Maître d’œuvre de l’installation du Getty Museum sur la colline de Brentwood, John Walsh vient de quitter l’institution pour laisser sa place à Deborah Gribbon. La passation de pouvoir intervient à une période charnière pour le musée qui entend aujourd’hui poursuivre sa croissance au-delà de ses murs.

Le Journal des Arts

Le 22 septembre 2000 - 1120 mots

Après l’ouverture en 1997 de son nouveau bâtiment sur les collines de Brentwood, le John Paul Getty Museum s’est fait remarquer par sa discrétion. Ses acquisitions récentes ont rarement fait les gros titres de la presse et plusieurs de ses succursales ont fermé discrètement. Fort de sa capacité financière et d’une nouvelle directrice, Deborah Gribbon, le musée semble aujourd’hui se réveiller et mène simultanément la réouverture de sa villa à Malibu, l’extension de ses collections, et des actions hors les murs.

LOS ANGELES (de notre correspondant) - À Brentwood, les visiteurs continuent d’affluer en masse. Le monument de Richard Meier a amené le Norton Simon Museum, de l’autre côté de la ville, à restaurer ses locaux, et le Los Angeles County Museum, à mener, pour le meilleur ou pour le pire, une programmation blockbuster. Dans une ville où ils n’intéressent personne, les musées sont devenus des attractions pour touristes, aussi incontournables que la visite d’Universal Studio. “C’est une explosion”, s’enthousiasme Barry Munitz, président du Getty. En poste depuis trois ans, ce dernier estime que le Getty peut façonner la vie culturelle de Los Angeles. L’institution a ainsi lancé le programme, “Preserve LA” (protéger Los Angeles), pour étudier l’architecture de Los Angeles et identifier les sites nécessitant des travaux de restauration. Des fonds ont aussi été alloués à différents musées de la région. Dans ce cadre, le Los Angeles County Museum s’est vu octroyer un prix de 350 000 dollars pour la numérisation de ses collections. “Nous ne visons pas un impérialisme culturel, mais je veux que le Getty apporte une contribution encore plus importante à Los Angeles”, explique la nouvelle directrice du Getty, Deborah Gribbon qui succède à John Walsh (lire notre entretien). Cette contribution pourrait aussi se matérialiser par un espace d’exposition dans le centre-ville, l’extension de son site actuel et des collaborations plus poussées avec d’autres musées et institutions. Pour exemple, le Getty vient de financer une exposition consacrée à Sigmund Freud au Skirball Center, institution culturelle juive avec laquelle il partage son flanc de colline.

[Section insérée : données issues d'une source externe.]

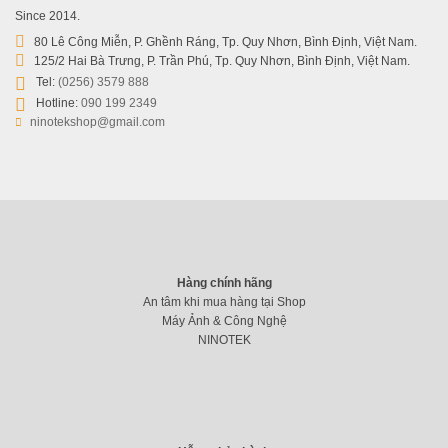
Since 2014.
80 Lê Công Miễn, P. Ghềnh Ráng, Tp. Quy Nhơn, Bình Định, Việt Nam.
125/2 Hai Bà Trưng, P. Trần Phú, Tp. Quy Nhơn, Bình Định, Việt Nam.
Tel:
(0256) 3579 888
Hotline:
090 199 2349
ninotekshop@gmail.com
Hàng chính hãng
An tâm khi mua hàng tại Shop
Máy Ảnh & Công Nghệ
NINOTEK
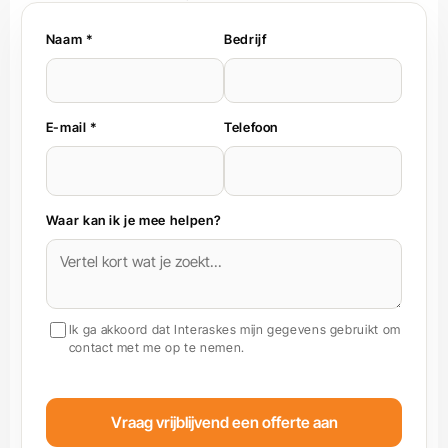
Naam *
Bedrijf
E-mail *
Telefoon
Waar kan ik je mee helpen?
Ik ga akkoord dat Interaskes mijn gegevens gebruikt om
contact met me op te nemen.
Vraag vrijblijvend een offerte aan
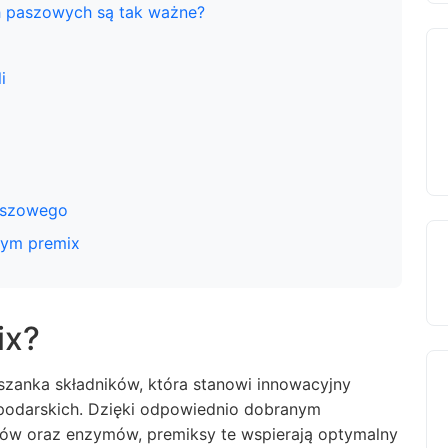
h paszowych są tak ważne?
i
paszowego
dym premix
ix?
szanka składników, która stanowi innowacyjny
spodarskich. Dzięki odpowiednio dobranym
ów oraz enzymów, premiksy te wspierają optymalny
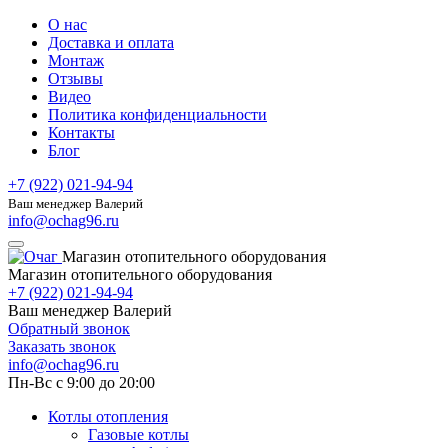
О нас
Доставка и оплата
Монтаж
Отзывы
Видео
Политика конфиденциальности
Контакты
Блог
+7 (922) 021-94-94
Ваш менеджер Валерий
info@ochag96.ru
Магазин отопительного оборудования
Магазин отопительного оборудования
+7 (922) 021-94-94
Ваш менеджер Валерий
Обратный звонок
Заказать звонок
info@ochag96.ru
Пн-Вс с 9:00 до 20:00
Котлы отопления
Газовые котлы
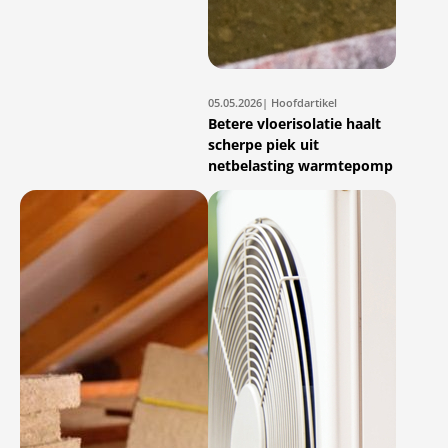
05.05.2026
| Hoofdartikel
Betere vloerisolatie haalt
scherpe piek uit
netbelasting warmtepomp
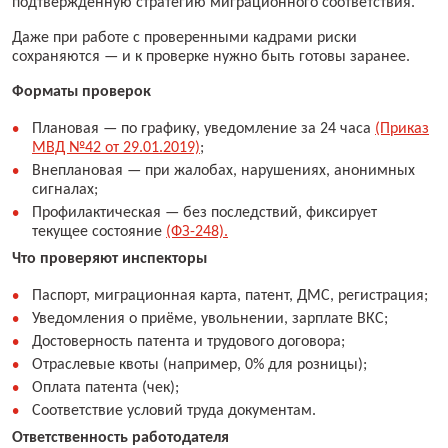
подтверждённую стратегию миграционного соответствия.
Даже при работе с проверенными кадрами риски
сохраняются — и к проверке нужно быть готовы заранее.
Форматы проверок
Плановая — по графику, уведомление за 24 часа
(Приказ
МВД №42 от 29.01.2019)
;
Внеплановая — при жалобах, нарушениях, анонимных
сигналах;
Профилактическая — без последствий, фиксирует
текущее состояние
(ФЗ-248).
Что проверяют инспекторы
Паспорт, миграционная карта, патент, ДМС, регистрация;
Уведомления о приёме, увольнении, зарплате ВКС;
Достоверность патента и трудового договора;
Отраслевые квоты (например, 0% для розницы);
Оплата патента (чек);
Соответствие условий труда документам.
Ответственность работодателя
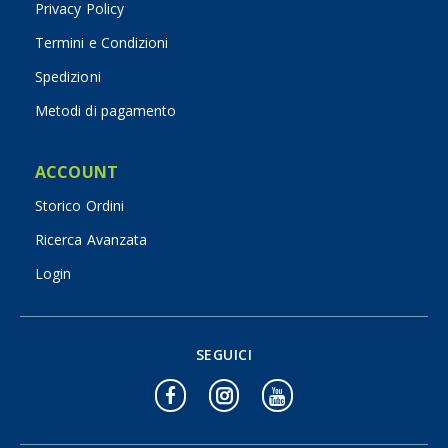
Privacy Policy
Termini e Condizioni
Spedizioni
Metodi di pagamento
ACCOUNT
Storico Ordini
Ricerca Avanzata
Login
SEGUICI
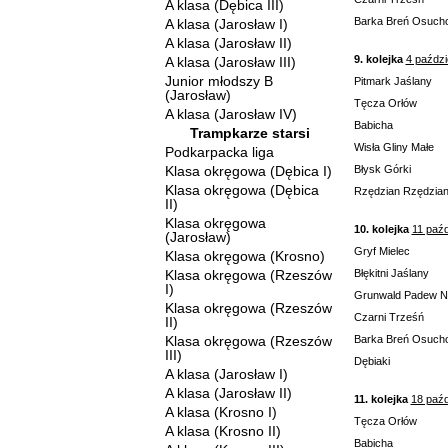
A klasa (Dębica III)
Barka Breń Osuch
A klasa (Jarosław I)
A klasa (Jarosław II)
9. kolejka
4 paździ
A klasa (Jarosław III)
Junior młodszy B
Pitmark Jaślany
(Jarosław)
Tęcza Orłów
A klasa (Jarosław IV)
Babicha
Trampkarze starsi
Wisła Gliny Małe
Podkarpacka liga
Klasa okręgowa (Dębica I)
Błysk Górki
Klasa okręgowa (Dębica
Rzędzian Rzędzia
II)
Klasa okręgowa
10. kolejka
11 paźd
(Jarosław)
Gryf Mielec
Klasa okręgowa (Krosno)
Klasa okręgowa (Rzeszów
Błękitni Jaślany
I)
Grunwald Padew 
Klasa okręgowa (Rzeszów
Czarni Trześń
II)
Klasa okręgowa (Rzeszów
Barka Breń Osuch
III)
Dębiaki
A klasa (Jarosław I)
A klasa (Jarosław II)
11. kolejka
18 paźd
A klasa (Krosno I)
Tęcza Orłów
A klasa (Krosno II)
Babicha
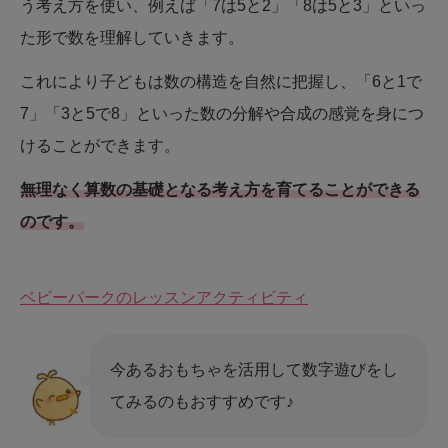
う考え方を使い、例えば「7は5と2」「8は5と3」といっ
た形で数を理解していきます。
これにより子どもは数の構造を自然に把握し、「6と1で
7」「3と5で8」といった数の分解や合成の感覚を身につ
けることができます。
無理なく算数の基礎となる考え方を育てることができる
のです。
ベビーパークのレッスンアクティビティ
今あるおもちゃを活用して数字遊びをし
てみるのもおすすめです♪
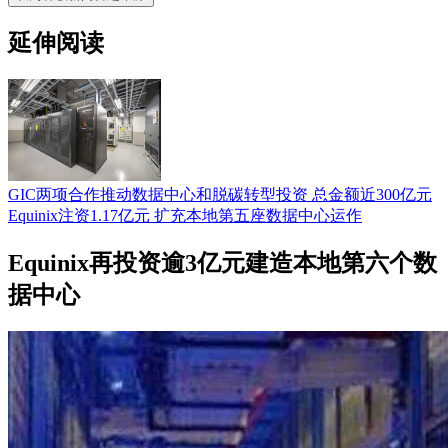
延伸阅读
GIC两项合作推动数据中心和脱碳转型投资 总金额近300亿元
Equinix注资1.17亿元 扩充本地第五座数据中心运作
Equinix再投资逾3亿元建造本地第六个数
据中心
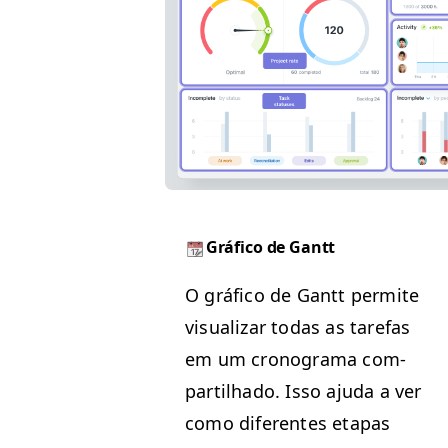
Grá­fi­co de Gantt
O grá­fi­co de Gantt per­mite
visu­alizar todas as tare­fas
em um crono­gra­ma com­
par­til­ha­do. Isso aju­da a ver
como difer­entes eta­pas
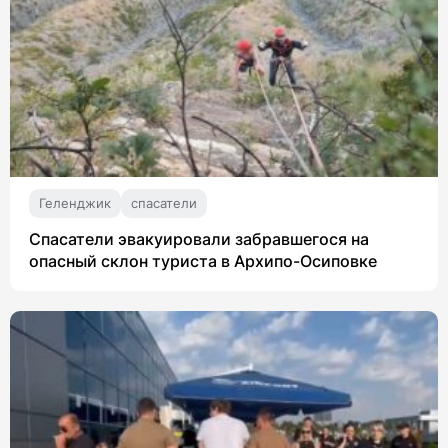
Геленджик
спасатели
Спасатели эвакуировали забравшегося на
опасный склон туриста в Архипо-Осиповке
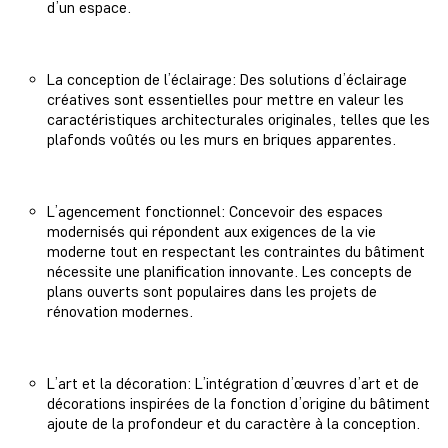
d’un espace.
La conception de l’éclairage: Des solutions d’éclairage
créatives sont essentielles pour mettre en valeur les
caractéristiques architecturales originales, telles que les
plafonds voûtés ou les murs en briques apparentes.
L’agencement fonctionnel: Concevoir des espaces
modernisés qui répondent aux exigences de la vie
moderne tout en respectant les contraintes du bâtiment
nécessite une planification innovante. Les concepts de
plans ouverts sont populaires dans les projets de
rénovation modernes.
L’art et la décoration: L’intégration d’œuvres d’art et de
décorations inspirées de la fonction d’origine du bâtiment
ajoute de la profondeur et du caractère à la conception.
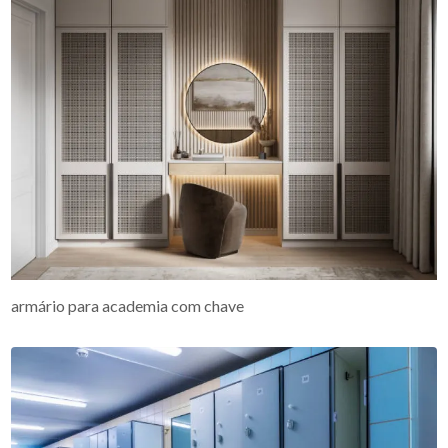
armário para academia com chave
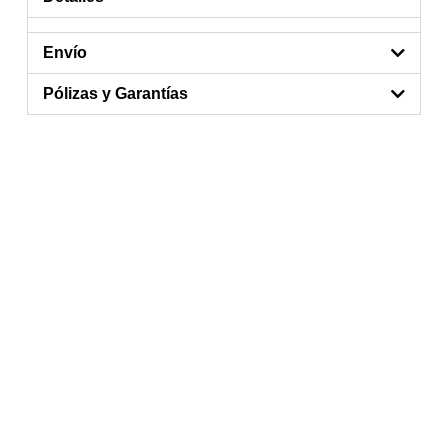
Envío
Pólizas y Garantías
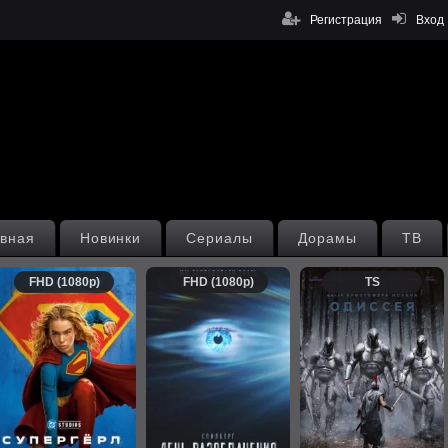
Регистрация
Вход
вная
Новинки
Сериалы
Дорамы
ТВ
FHD (1080p)
FHD (1080p)
TS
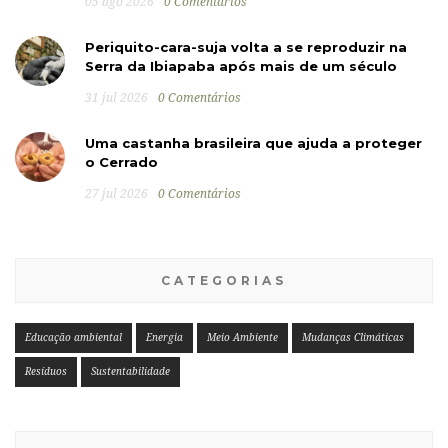
05 ago 2026
0 Comentários
Periquito-cara-suja volta a se reproduzir na
Serra da Ibiapaba após mais de um século
31 jul 2026
0 Comentários
Uma castanha brasileira que ajuda a proteger
o Cerrado
27 jul 2026
0 Comentários
CATEGORIAS
Educação ambiental
Energia
Meio Ambiente
Mudanças Climáticas
Resíduos
Sustentabilidade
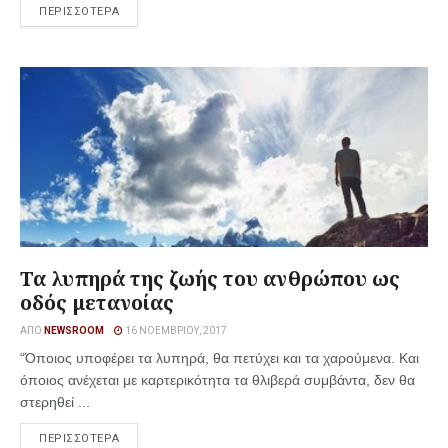
ΠΕΡΙΣΣΟΤΕΡΑ
Τα λυπηρά της ζωής του ανθρώπου ως
οδός μετανοίας
ΑΠΌ
NEWSROOM
16 ΝΟΕΜΒΡΊΟΥ, 2017
“Όποιος υποφέρει τα λυπηρά, θα πετύχει και τα χαρούμενα. Και
όποιος ανέχεται με καρτερικότητα τα θλιβερά συμβάντα, δεν θα
στερηθεί ...
ΠΕΡΙΣΣΟΤΕΡΑ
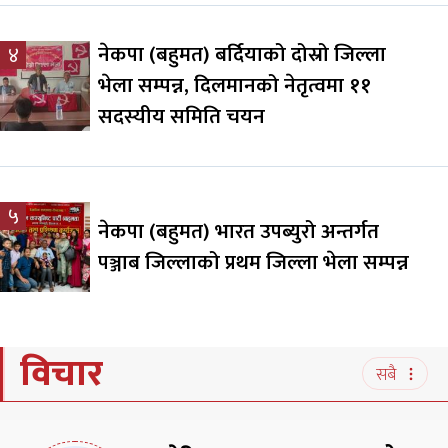
नेकपा (बहुमत) बर्दियाको दोस्रो जिल्ला
४
भेला सम्पन्न, दिलमानको नेतृत्वमा ११
सदस्यीय समिति चयन
५
नेकपा (बहुमत) भारत उपब्युरो अन्तर्गत
पञ्जाब जिल्लाको प्रथम जिल्ला भेला सम्पन्न
विचार
सबै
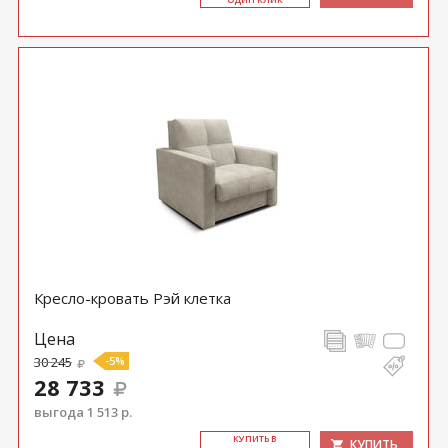
Кресло-кровать Рэй клетка
Цена
30 245
-5%
28 733
выгода 1 513 р.
КУ­ПИТЬ В
КУПИТЬ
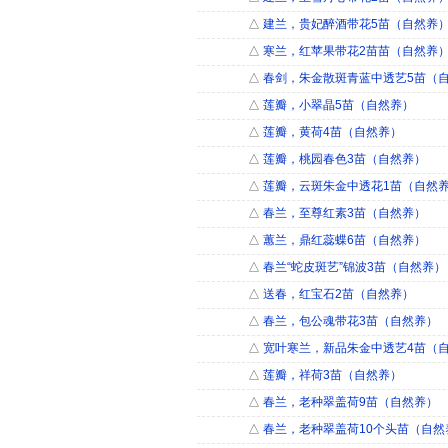
△
建兰，贵妃醉酒带花5苗（自然养
△
寒兰，红苹果带花2苗苗（自然养
△
春剑，朱金散斑青蓝中透艺5苗（
△
莲瓣，小翠晶5苗（自然养）
△
莲瓣，黄荷4苗（自然养）
△
莲瓣，桃园春色3苗（自然养）
△
莲瓣，云斑朱金中透花1苗（自然
△
春兰，至尊红素3苗（自然养）
△
蕙兰，鼎红蕊蝶6苗（自然养）
△
春兰“蛇皮斑艺”锦波3苗（自然养）
△
送春，红宝石2苗（自然养）
△
春兰，包公魂带花3苗（自然养）
△
宽叶寒兰，新品朱金中透艺4苗（
△
莲瓣，祥荷3苗（自然养）
△
春兰，老种翠盖荷9苗（自然养）
△
春兰，老种翠盖荷10个头苗（自然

Avec la rénovation (fin des travaux prévue pour 2003) de sa villa romaine à Malibu, le Getty aura bientôt deux grands temples à touristes dans la cité des anges. Le musée et l’enrichissement des collections restent la grande priorité du trust. “Nous nous sommes réellement engagés dans l’extension de la collection et allons poursuivre sans relâche”, rassure Barry Munitz. “Notre réussite, quels que soient les domaines concernés, dépend essentiellement de notre politique d’acquisition. Il est évident que John Walsh a bénéficié du soutien du conseil d’administration et qu’il a obtenu des résultats remarquables au cours d’une période relativement courte. Mais après l’ouverture du Getty Center de Brentwood, le conseil d’administration aurait pu décider que le bâtiment était terminé et que les collections pouvaient en rester là. Il n’en fut rien”, explique Deborah Gribbon. “Je ne resterais pas au Getty si je n’étais pas investie de ce genre de mission”, ajoute cette dernière. Barry Munitz confirme d’ailleurs, que sans cette garantie, Deborah Gribbon aurait certainement quitté l’institution. “D’autres institutions voulaient la recruter, il a bien fallu que nous pensions à nous réveiller.”

Puissance financière
Quel que soit le directeur, l’excellente santé des valeurs boursières investies par le Getty assure sa position. “Pour le dernier trimestre, la dotation est à son point culminant et ce malgré les travaux de construction et les acquisitions”, triomphe Barry Munitz qui estime, en tenant compte de l’instabilité des marchés financiers, la dotation du trust à près de 6 milliards de dollars. “Grâce à ces liquidités, nous pouvons agir rapidement, et même improviser de temps en temps afin de tirer le meilleur parti d’une situation imprévue”, se félicite la nouvelle directrice. Au cours de ces cinq prochaines années, elle projette d’acquérir davantage de “stars”, autant d’œuvres majeures associées à l’image du musée. La plus grande acquisition pour l’année écoulée est Femme italienne, une toile de Cézanne. Le musée a aussi réalisé une grande avancée en enrichissant sa collection de dessins du XIXe siècle, avec des œuvres de Seurat et de Courbet. Mais l’un des achats les plus commentés du Getty reste la Crucifixion du Greco, en juin dernier, pour un prix record de 5,8 millions de dollars (environ 44 millions de francs). Pendant indispensable de sa collection de mobilier, les peintures du XVIIIe siècle se placent également dans les priorités du musée.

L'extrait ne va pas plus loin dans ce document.